LISTED ENTRIES –
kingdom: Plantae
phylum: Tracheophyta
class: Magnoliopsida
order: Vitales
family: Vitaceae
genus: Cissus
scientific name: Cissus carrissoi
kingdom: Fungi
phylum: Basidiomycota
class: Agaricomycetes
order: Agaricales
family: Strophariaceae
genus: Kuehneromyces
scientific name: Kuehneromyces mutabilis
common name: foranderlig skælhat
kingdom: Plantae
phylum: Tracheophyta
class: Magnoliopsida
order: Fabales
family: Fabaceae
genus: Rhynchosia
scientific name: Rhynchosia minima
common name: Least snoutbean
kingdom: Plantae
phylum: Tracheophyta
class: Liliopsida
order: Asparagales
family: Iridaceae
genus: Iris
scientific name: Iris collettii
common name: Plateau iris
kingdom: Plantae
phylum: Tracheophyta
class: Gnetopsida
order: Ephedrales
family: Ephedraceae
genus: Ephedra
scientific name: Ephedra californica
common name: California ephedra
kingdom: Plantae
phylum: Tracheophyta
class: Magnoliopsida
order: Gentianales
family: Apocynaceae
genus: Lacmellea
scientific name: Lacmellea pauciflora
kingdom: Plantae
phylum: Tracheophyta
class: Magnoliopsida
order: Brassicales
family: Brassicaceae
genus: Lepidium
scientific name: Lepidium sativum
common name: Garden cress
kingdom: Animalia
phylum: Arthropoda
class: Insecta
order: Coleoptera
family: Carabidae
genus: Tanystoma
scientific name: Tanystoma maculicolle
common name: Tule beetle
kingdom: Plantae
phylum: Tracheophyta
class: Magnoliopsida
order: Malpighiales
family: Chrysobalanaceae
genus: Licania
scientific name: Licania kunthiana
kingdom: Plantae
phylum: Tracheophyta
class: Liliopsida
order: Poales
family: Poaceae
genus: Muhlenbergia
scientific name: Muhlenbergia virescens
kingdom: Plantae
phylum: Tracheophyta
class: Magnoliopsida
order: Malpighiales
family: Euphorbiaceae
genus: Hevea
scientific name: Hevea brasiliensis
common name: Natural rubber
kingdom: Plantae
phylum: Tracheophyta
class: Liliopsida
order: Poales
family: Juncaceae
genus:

JOB – Rewrite the material from the line with "scientific name: Ephedra californica" up to and including the line with "genus: Licania", changing every "common name" to "vernacular name" and leaving all else as it stands.

EXERCISE ANSWER –
scientific name: Ephedra californica
vernacular name: California ephedra
kingdom: Plantae
phylum: Tracheophyta
class: Magnoliopsida
order: Gentianales
family: Apocynaceae
genus: Lacmellea
scientific name: Lacmellea pauciflora
kingdom: Plantae
phylum: Tracheophyta
class: Magnoliopsida
order: Brassicales
family: Brassicaceae
genus: Lepidium
scientific name: Lepidium sativum
vernacular name: Garden cress
kingdom: Animalia
phylum: Arthropoda
class: Insecta
order: Coleoptera
family: Carabidae
genus: Tanystoma
scientific name: Tanystoma maculicolle
vernacular name: Tule beetle
kingdom: Plantae
phylum: Tracheophyta
class: Magnoliopsida
order: Malpighiales
family: Chrysobalanaceae
genus: Licania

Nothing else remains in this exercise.